Similar “relay race” capacitance behaviors of folded graphene films based high-performance supercapacitors

Abstract

Graphene film has a great planar electron transport characteristic, yet its vertical electron transport efficiency is limited due to the two-dimensional stacked structure, which restricts the wide implementation of graphene-based films in energy storage field, such as supercapacitors (SCs). Herein, we present a novel folding strategy to tackle this issue and enable preparation of high mass loading graphene film possessing high-performance. Folded reduced graphene oxide (F-rGO) films via low-temperature thermal reduction show the folded paper-like structure and an interesting electrochemical law.
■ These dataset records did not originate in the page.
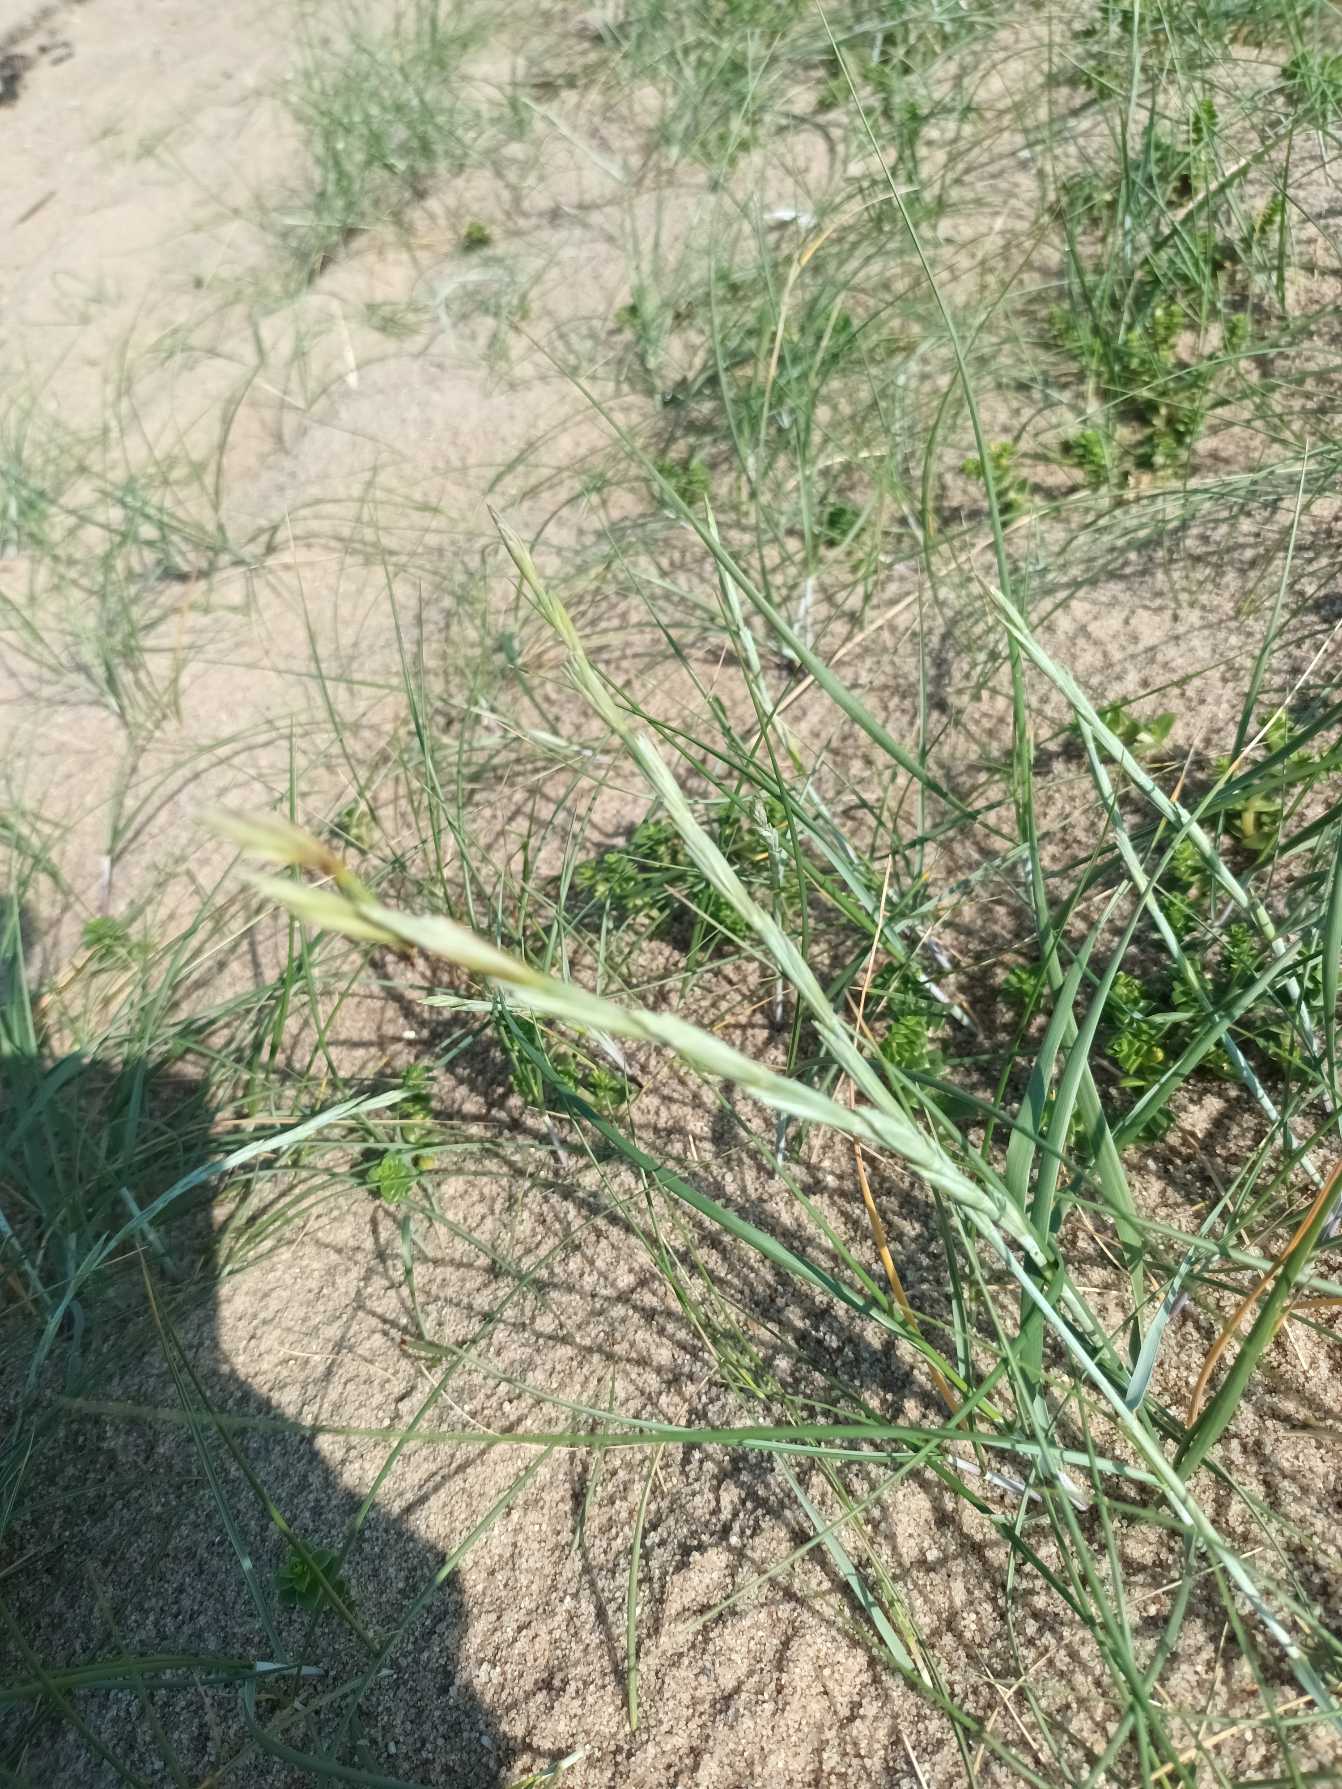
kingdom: Plantae
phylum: Tracheophyta
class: Liliopsida
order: Poales
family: Poaceae
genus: Thinopyrum
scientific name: Thinopyrum junceum
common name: Strand-kvik
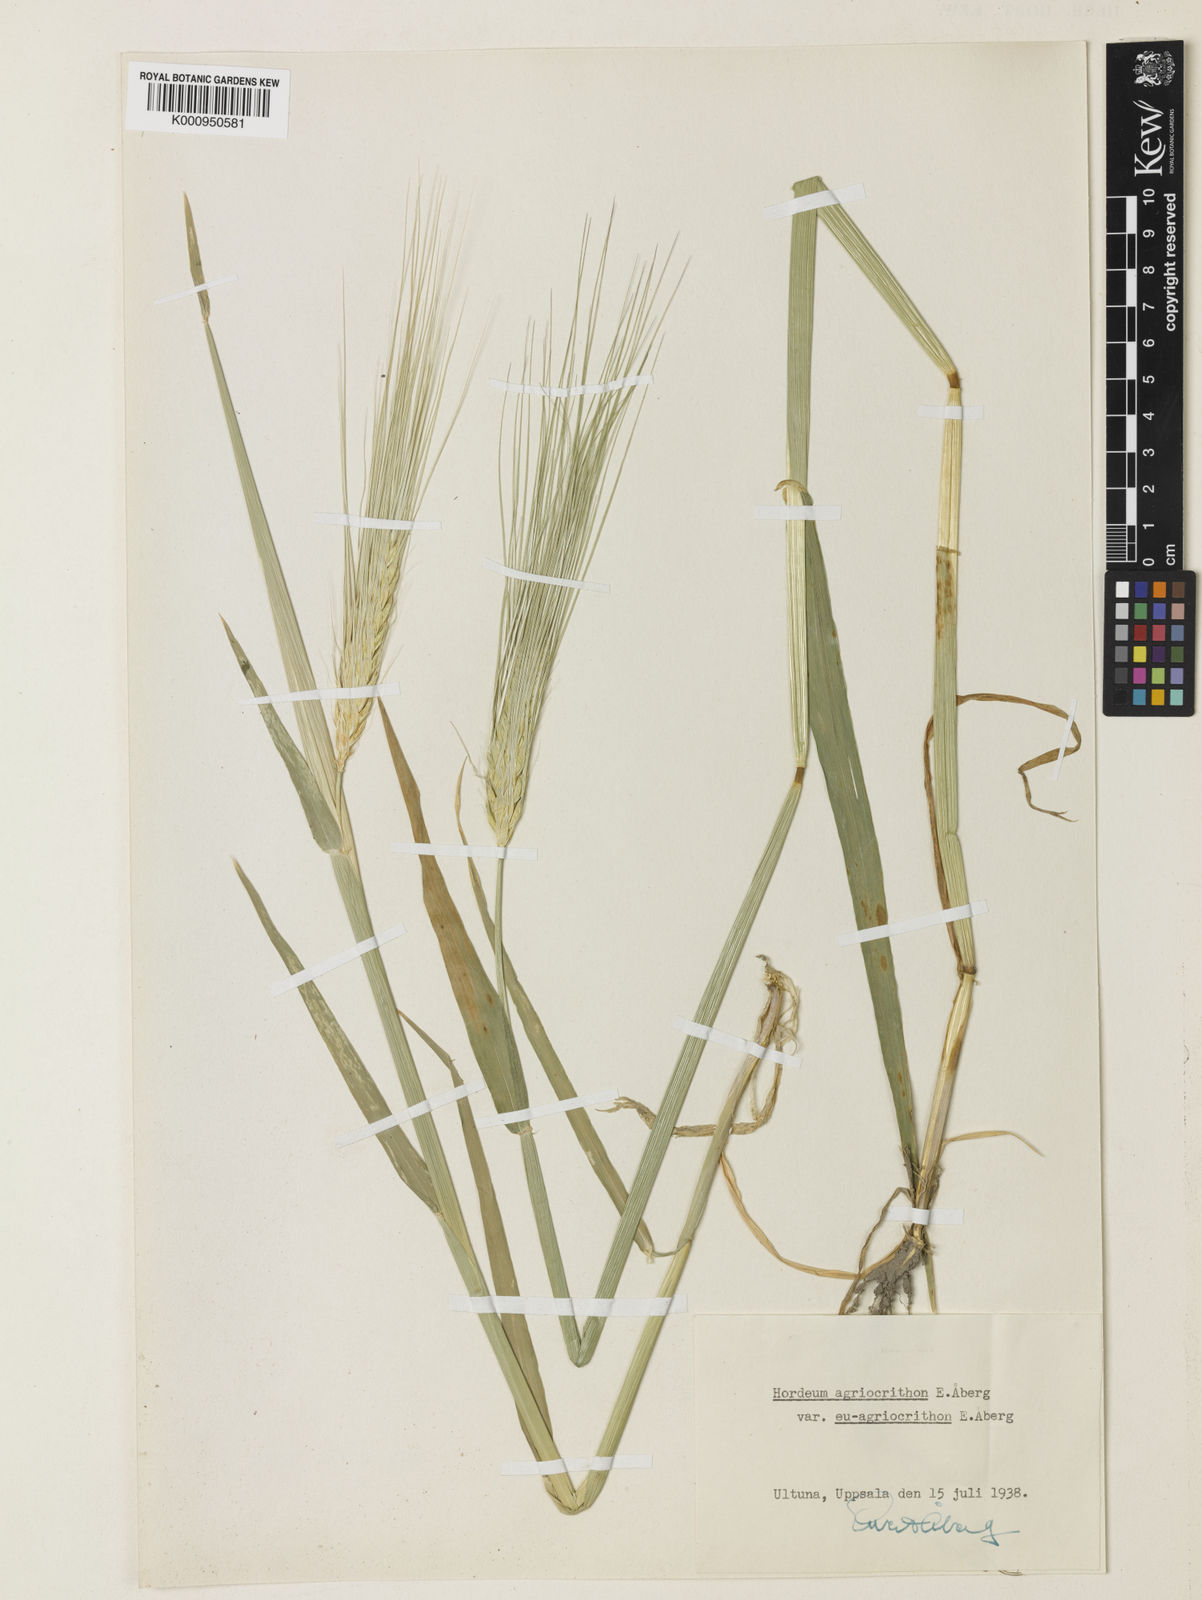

Briefly, by combining the capacitance performance of different fold films, the resulting films exhibit a capacitance retention behavior of similar “relay race”, rendering that their gravimetric capacitance always maintain high level value (>180 F g−1) at the range of 2–9 mg cm−2, and the volumetric capacitance can achieve ~232 F cm−3 even at 11.3 mg cm−2. Meanwhile, their areal capacitance also exhibits a relay-like and linear growth with increasing mass loading and eventually achieve ~3400 mF cm−2 at 17 mg cm−2. In addition, flexible all-solid state SCs assembled by the F-rGO films also present excellent electrochemical and structural stability under bending states. Therefore, we believe that folding technique is a meaningful way to produce high-performance graphene based electrodes.